The Silent Warning
Su Xiao's words—"Why do I keep dreaming that I'm turning into you?"—clung to Lin Wan like a curse, day and night. She felt like a clown stripped bare and tossed under the glare of spotlights, every secret laid raw before the pained, probing gaze in Su Xiao's eyes.
The air between them had grown even stranger. No longer just outright hostility, but a tense standoff of mutual wariness and scrutiny, laced with some unspeakable, sickly bond. The way Su Xiao looked at her had deepened in complexity—sometimes a chill of pure hatred, other times a dazed confusion, and every now and then, a flicker that sent a chill straight through Lin Wan, something akin to... shared misery.
No. Impossible. Lin Wan shut down the thought at once. How could someone like Su Xiao ever pity her in the same way?
She had to find a way to end it all. Before things spiraled completely out of control—before she fully became someone else, or Su Xiao shattered under the assault of dreams and reality.
Her thoughts turned once more to Chen Mo.

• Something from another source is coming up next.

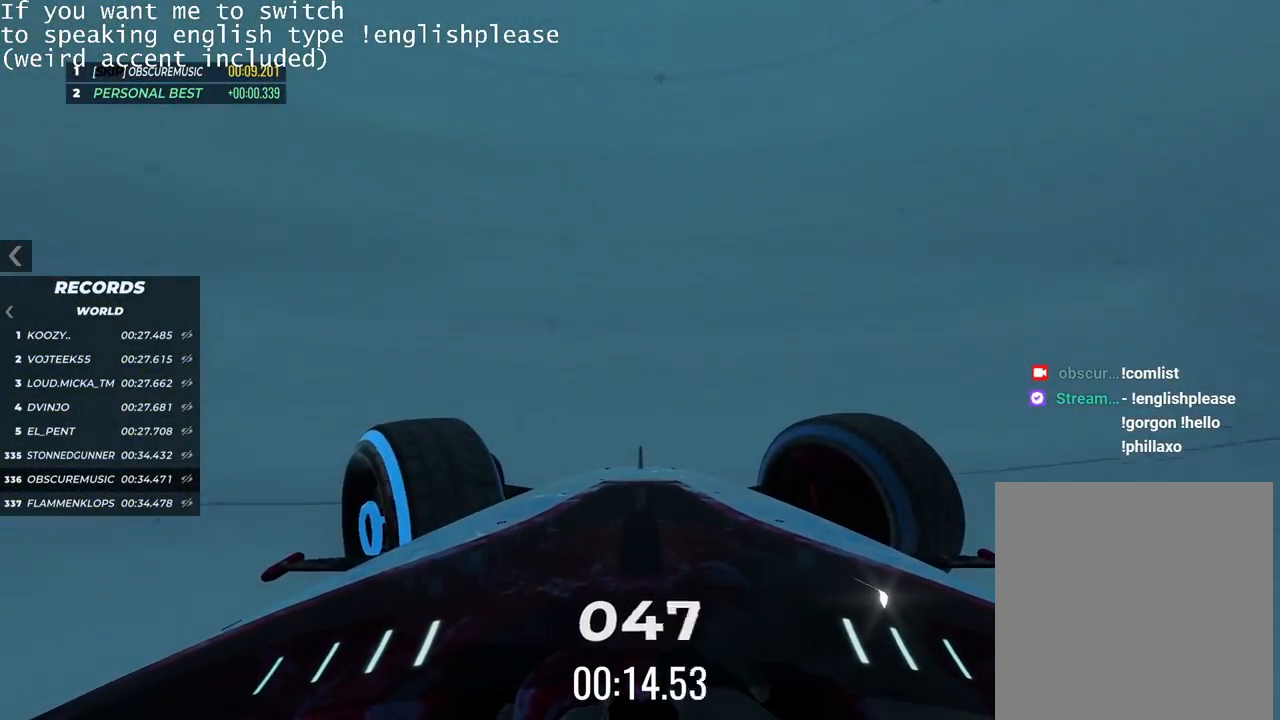
{"keys": ["left"], "events": []}
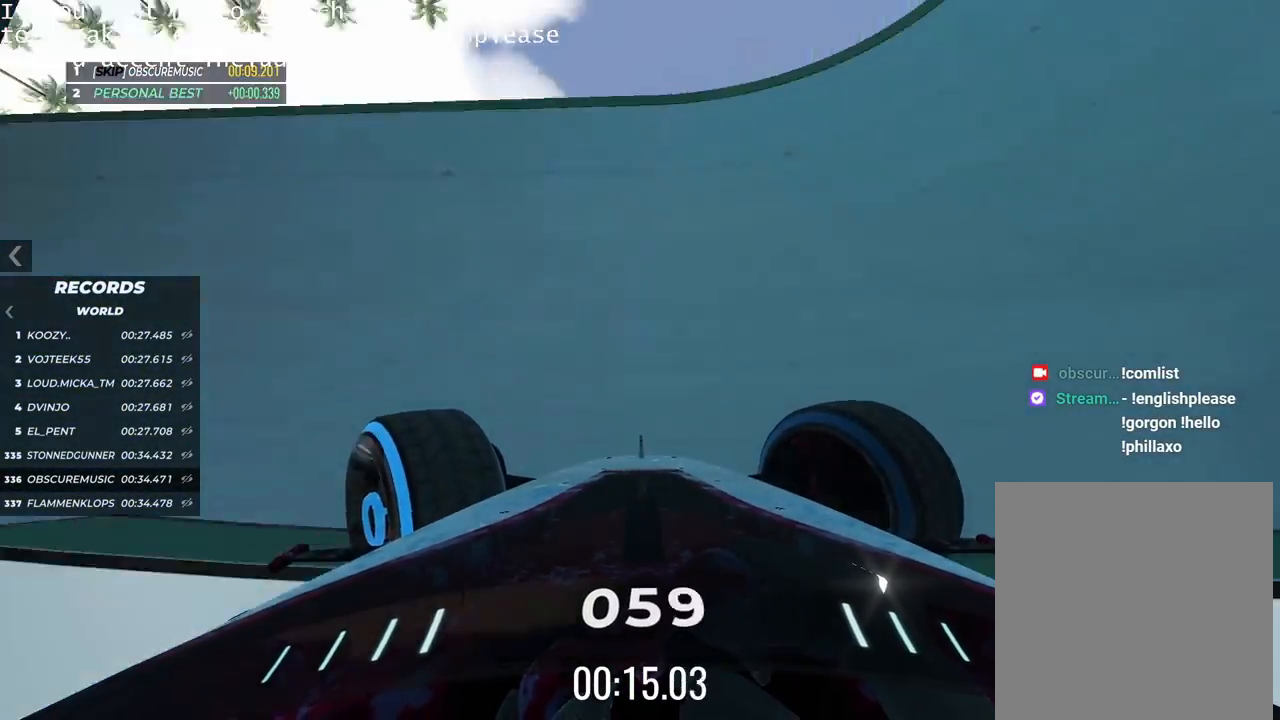
{"keys": ["left"], "events": []}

That observer who'd issued his warning in the rain. He had to know something. He was the only one who might be able to help.
This time, Lin Wan didn't hold back. During a break between classes, she spotted Chen Mo heading alone toward the rooftop of the school building—the spot where he sometimes went to sketch. She drew in a deep breath and followed.
The wind up on the rooftop was fierce, whipping her school uniform jacket into a flapping frenzy. Chen Mo sat with his back to her, perched on the short wall at the edge, his sketchpad propped on his knees as he traced something against the hazy city skyline in the distance. Under the vast expanse of sky, his silhouette seemed profoundly solitary.
Lin Wan stopped a few paces behind him.
"Chen Mo." Her voice came out scattered on the gusts.
His hand paused on the page, but he didn't turn. He just murmured a soft "Mm," as if he'd been expecting her all along.
"What you said last time..." Lin Wan mustered her courage, her voice laced with a tremor she couldn't quite hide. "'The more you gain, the more you might lose'... Do you... know about that diary?"
She fixed her gaze on his back, her heart lodged in her throat.
Chen Mo went still for a few seconds, the only sound the rustle of wind over paper. Then he set down his pencil, turned, and hopped off the wall. His eyes settled calmly on Lin Wan's face before drifting lower, coming to rest on her left arm—the one she hid beneath her long sleeve, though its unnatural outline still betrayed it.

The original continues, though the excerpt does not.